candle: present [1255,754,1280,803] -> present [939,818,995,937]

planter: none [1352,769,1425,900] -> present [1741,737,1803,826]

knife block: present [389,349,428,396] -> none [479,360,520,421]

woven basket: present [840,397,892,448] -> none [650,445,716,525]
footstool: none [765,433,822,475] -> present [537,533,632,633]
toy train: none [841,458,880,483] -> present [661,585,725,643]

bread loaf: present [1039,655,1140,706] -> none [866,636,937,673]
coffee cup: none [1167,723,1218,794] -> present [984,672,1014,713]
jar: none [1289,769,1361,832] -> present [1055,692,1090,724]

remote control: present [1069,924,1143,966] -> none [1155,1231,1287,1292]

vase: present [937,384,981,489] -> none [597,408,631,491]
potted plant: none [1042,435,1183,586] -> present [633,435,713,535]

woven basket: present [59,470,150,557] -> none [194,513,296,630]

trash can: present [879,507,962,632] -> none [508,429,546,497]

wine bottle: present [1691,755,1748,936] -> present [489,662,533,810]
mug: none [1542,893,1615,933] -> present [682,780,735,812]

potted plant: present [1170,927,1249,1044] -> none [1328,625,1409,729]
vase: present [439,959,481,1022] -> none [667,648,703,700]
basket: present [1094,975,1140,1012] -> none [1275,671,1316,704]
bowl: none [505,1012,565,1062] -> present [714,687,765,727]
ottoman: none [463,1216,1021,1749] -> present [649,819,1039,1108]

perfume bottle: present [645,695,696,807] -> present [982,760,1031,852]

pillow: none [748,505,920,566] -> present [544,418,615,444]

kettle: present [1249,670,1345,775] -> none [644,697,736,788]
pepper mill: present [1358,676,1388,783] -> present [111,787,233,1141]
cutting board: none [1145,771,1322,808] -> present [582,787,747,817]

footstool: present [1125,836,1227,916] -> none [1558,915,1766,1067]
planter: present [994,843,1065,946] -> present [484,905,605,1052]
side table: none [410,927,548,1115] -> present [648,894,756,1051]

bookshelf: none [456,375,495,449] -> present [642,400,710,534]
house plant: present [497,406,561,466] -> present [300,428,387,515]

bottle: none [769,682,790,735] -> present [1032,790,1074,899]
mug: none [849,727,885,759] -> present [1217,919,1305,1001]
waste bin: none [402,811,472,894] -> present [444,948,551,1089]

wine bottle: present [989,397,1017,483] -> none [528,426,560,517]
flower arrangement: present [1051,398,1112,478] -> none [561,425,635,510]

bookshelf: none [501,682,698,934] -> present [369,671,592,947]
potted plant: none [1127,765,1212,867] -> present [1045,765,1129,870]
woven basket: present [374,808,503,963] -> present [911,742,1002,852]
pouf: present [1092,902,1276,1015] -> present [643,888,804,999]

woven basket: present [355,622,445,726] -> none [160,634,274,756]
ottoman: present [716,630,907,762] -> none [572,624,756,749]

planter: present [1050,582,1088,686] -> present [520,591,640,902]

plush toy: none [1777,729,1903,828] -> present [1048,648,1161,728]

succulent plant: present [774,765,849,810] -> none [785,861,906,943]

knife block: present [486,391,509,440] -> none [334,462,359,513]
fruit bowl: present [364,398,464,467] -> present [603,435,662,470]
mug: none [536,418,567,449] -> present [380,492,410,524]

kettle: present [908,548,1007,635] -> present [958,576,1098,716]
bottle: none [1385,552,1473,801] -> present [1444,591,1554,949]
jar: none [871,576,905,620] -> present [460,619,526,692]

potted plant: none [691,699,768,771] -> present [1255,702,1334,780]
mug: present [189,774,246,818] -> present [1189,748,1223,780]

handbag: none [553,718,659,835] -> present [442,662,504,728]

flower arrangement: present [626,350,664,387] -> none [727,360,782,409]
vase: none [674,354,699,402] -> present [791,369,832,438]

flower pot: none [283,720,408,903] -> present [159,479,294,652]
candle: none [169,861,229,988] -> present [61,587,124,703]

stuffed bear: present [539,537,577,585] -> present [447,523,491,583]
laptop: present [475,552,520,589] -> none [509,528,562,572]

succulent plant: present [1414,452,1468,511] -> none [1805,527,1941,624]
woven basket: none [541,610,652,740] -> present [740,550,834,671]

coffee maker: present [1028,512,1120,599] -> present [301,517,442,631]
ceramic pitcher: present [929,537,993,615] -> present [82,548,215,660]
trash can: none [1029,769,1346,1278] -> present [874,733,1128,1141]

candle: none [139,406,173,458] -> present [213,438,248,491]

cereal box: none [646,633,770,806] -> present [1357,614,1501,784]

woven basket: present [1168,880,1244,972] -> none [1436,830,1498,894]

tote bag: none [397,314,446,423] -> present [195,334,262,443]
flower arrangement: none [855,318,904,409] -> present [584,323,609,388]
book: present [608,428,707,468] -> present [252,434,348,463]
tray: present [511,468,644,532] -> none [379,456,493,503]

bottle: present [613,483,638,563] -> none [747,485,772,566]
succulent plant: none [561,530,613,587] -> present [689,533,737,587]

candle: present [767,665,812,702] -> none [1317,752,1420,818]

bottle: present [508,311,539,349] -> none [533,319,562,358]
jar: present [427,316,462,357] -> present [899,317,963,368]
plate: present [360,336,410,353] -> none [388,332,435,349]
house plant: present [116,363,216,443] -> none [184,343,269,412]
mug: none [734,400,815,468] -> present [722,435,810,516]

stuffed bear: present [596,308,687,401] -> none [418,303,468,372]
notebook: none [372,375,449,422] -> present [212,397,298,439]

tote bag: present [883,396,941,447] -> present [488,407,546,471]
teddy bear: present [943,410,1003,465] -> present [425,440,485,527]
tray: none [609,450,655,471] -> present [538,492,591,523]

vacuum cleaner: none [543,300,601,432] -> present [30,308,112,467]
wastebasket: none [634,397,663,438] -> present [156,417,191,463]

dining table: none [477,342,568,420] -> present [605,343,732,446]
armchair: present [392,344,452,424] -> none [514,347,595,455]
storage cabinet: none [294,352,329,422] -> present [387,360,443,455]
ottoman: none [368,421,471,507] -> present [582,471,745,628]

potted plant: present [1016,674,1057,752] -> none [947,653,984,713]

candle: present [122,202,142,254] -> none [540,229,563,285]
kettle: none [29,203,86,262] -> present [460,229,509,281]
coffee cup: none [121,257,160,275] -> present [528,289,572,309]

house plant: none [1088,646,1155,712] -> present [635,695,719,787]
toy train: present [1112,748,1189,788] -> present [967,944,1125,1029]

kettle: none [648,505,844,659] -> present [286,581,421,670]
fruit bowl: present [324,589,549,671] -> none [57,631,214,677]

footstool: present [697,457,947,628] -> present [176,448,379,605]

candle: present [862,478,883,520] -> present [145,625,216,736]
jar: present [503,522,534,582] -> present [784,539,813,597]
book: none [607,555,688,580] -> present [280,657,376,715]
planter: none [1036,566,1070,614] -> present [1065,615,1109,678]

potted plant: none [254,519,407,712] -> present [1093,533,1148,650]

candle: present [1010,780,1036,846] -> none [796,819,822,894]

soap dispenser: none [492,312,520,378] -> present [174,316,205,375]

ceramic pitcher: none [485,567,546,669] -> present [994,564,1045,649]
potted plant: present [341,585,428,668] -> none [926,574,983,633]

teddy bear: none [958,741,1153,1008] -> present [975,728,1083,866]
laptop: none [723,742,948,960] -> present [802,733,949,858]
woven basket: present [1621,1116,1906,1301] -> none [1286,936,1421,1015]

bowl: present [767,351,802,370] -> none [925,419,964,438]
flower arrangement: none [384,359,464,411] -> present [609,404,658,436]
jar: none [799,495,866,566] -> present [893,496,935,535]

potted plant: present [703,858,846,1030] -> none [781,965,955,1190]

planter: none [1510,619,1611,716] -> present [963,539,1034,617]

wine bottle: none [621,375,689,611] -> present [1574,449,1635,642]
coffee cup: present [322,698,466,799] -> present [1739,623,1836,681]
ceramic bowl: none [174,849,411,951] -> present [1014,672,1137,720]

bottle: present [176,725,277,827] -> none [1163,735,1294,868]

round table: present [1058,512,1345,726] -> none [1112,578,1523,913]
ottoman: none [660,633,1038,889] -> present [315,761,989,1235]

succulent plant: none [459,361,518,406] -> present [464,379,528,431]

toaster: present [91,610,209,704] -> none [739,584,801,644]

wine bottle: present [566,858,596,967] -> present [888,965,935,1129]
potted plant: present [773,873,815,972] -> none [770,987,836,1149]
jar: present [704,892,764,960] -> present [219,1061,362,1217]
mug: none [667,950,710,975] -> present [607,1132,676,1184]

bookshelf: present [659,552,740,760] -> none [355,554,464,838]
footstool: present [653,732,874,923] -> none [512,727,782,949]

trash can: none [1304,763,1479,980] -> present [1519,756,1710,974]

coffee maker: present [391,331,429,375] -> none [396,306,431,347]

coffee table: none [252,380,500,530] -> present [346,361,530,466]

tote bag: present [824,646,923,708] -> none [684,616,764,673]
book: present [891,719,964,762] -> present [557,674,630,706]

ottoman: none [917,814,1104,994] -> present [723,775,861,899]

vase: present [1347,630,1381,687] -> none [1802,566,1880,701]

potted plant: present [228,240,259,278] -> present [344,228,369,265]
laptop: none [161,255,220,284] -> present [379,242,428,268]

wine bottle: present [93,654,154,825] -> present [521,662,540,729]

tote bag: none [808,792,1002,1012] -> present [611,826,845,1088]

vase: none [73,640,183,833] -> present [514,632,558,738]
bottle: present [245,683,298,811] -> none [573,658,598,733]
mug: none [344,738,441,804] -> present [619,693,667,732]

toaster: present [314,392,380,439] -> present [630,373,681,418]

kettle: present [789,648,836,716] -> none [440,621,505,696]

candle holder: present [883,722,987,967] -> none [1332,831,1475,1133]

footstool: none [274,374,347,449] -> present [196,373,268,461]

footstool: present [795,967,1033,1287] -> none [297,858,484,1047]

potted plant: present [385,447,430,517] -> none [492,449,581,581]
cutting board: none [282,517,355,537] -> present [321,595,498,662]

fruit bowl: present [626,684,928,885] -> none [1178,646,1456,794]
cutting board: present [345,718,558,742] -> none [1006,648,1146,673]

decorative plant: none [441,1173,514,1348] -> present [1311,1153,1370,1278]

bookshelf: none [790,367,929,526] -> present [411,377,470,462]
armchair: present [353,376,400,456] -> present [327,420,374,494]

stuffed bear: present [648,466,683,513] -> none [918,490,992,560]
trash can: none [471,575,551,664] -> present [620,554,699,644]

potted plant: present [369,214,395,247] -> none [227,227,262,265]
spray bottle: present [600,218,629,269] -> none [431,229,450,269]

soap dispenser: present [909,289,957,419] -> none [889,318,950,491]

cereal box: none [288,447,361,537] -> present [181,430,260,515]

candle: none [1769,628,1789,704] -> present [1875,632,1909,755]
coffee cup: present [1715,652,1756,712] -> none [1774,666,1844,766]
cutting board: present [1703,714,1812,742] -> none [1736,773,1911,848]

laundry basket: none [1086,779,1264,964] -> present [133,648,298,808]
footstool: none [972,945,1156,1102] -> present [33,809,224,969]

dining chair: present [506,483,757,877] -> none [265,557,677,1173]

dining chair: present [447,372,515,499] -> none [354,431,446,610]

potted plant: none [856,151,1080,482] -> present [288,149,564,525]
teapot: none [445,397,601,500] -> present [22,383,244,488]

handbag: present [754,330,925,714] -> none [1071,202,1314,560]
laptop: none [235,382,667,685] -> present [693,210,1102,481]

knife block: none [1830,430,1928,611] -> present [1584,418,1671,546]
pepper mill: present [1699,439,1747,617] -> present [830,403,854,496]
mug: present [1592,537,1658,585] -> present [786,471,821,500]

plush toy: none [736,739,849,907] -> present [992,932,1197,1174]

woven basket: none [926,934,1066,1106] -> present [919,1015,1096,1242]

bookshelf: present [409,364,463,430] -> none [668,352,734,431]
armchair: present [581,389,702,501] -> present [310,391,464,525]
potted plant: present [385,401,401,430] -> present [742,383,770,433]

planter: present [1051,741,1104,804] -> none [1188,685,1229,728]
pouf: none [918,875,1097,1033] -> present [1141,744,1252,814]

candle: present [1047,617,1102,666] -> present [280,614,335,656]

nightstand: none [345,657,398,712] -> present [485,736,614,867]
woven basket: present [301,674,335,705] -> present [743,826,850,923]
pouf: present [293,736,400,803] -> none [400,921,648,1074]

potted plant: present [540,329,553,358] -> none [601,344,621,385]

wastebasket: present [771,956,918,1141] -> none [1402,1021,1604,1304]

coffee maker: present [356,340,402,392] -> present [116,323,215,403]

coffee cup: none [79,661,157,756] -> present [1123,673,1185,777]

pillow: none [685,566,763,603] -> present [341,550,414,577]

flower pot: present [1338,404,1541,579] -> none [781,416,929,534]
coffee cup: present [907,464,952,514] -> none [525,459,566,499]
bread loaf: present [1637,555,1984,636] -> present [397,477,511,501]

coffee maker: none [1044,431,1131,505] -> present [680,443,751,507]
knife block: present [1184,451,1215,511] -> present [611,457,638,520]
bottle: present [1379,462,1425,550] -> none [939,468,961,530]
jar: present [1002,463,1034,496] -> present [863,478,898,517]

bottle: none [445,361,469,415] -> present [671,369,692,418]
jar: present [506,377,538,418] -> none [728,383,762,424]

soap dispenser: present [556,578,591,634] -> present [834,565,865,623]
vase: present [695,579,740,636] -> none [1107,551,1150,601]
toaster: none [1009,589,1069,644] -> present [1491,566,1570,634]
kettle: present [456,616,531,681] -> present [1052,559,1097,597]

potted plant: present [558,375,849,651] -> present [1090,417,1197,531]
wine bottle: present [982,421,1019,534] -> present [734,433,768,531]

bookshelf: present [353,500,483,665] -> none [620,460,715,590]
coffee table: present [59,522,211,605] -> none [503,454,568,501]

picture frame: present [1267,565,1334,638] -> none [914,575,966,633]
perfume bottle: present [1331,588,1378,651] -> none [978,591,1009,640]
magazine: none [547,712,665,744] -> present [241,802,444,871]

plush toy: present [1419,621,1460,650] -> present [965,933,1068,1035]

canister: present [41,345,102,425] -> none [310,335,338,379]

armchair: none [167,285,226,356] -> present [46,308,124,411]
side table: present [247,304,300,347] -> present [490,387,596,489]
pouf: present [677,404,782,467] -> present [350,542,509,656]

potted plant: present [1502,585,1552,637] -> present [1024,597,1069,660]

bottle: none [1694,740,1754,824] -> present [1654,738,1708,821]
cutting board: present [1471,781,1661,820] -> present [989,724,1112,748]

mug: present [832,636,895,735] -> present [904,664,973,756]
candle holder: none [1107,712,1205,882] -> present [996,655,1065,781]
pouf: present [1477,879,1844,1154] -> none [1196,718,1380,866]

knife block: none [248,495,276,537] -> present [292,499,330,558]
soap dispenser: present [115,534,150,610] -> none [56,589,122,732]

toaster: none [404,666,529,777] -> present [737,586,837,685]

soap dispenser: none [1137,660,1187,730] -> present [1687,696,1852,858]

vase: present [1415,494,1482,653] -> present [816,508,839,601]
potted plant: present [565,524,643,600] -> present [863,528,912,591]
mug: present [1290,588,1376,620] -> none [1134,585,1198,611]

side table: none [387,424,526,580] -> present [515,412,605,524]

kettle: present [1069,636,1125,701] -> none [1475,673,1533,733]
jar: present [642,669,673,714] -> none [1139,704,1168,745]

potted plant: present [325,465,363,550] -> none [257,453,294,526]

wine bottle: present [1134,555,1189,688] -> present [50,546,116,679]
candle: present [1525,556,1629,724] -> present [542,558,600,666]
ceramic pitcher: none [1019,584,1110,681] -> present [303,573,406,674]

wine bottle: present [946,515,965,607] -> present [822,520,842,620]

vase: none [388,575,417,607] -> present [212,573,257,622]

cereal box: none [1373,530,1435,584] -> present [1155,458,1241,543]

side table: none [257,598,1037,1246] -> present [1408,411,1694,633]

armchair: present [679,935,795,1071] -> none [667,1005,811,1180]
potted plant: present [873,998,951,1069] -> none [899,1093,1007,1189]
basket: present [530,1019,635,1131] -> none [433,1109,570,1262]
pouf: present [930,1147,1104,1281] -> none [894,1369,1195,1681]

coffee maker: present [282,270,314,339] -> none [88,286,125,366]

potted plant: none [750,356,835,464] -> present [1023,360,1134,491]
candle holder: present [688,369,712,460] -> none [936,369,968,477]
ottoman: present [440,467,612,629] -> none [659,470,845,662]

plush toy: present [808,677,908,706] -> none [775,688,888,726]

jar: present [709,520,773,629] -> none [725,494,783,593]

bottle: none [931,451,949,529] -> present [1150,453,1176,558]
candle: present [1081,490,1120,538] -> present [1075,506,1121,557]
■ ■ ■
#### [REQUEST]
Look above for the line with "spray bottle: present" and the line with "woven basket: none [926,934,1066,1106]". Retype those two lines and every line between them exactly, adding nothing.

#### [FINAL ANSWER]
spray bottle: present [600,218,629,269] -> none [431,229,450,269]

soap dispenser: present [909,289,957,419] -> none [889,318,950,491]

cereal box: none [288,447,361,537] -> present [181,430,260,515]

candle: none [1769,628,1789,704] -> present [1875,632,1909,755]
coffee cup: present [1715,652,1756,712] -> none [1774,666,1844,766]
cutting board: present [1703,714,1812,742] -> none [1736,773,1911,848]

laundry basket: none [1086,779,1264,964] -> present [133,648,298,808]
footstool: none [972,945,1156,1102] -> present [33,809,224,969]

dining chair: present [506,483,757,877] -> none [265,557,677,1173]

dining chair: present [447,372,515,499] -> none [354,431,446,610]

potted plant: none [856,151,1080,482] -> present [288,149,564,525]
teapot: none [445,397,601,500] -> present [22,383,244,488]

handbag: present [754,330,925,714] -> none [1071,202,1314,560]
laptop: none [235,382,667,685] -> present [693,210,1102,481]

knife block: none [1830,430,1928,611] -> present [1584,418,1671,546]
pepper mill: present [1699,439,1747,617] -> present [830,403,854,496]
mug: present [1592,537,1658,585] -> present [786,471,821,500]

plush toy: none [736,739,849,907] -> present [992,932,1197,1174]

woven basket: none [926,934,1066,1106] -> present [919,1015,1096,1242]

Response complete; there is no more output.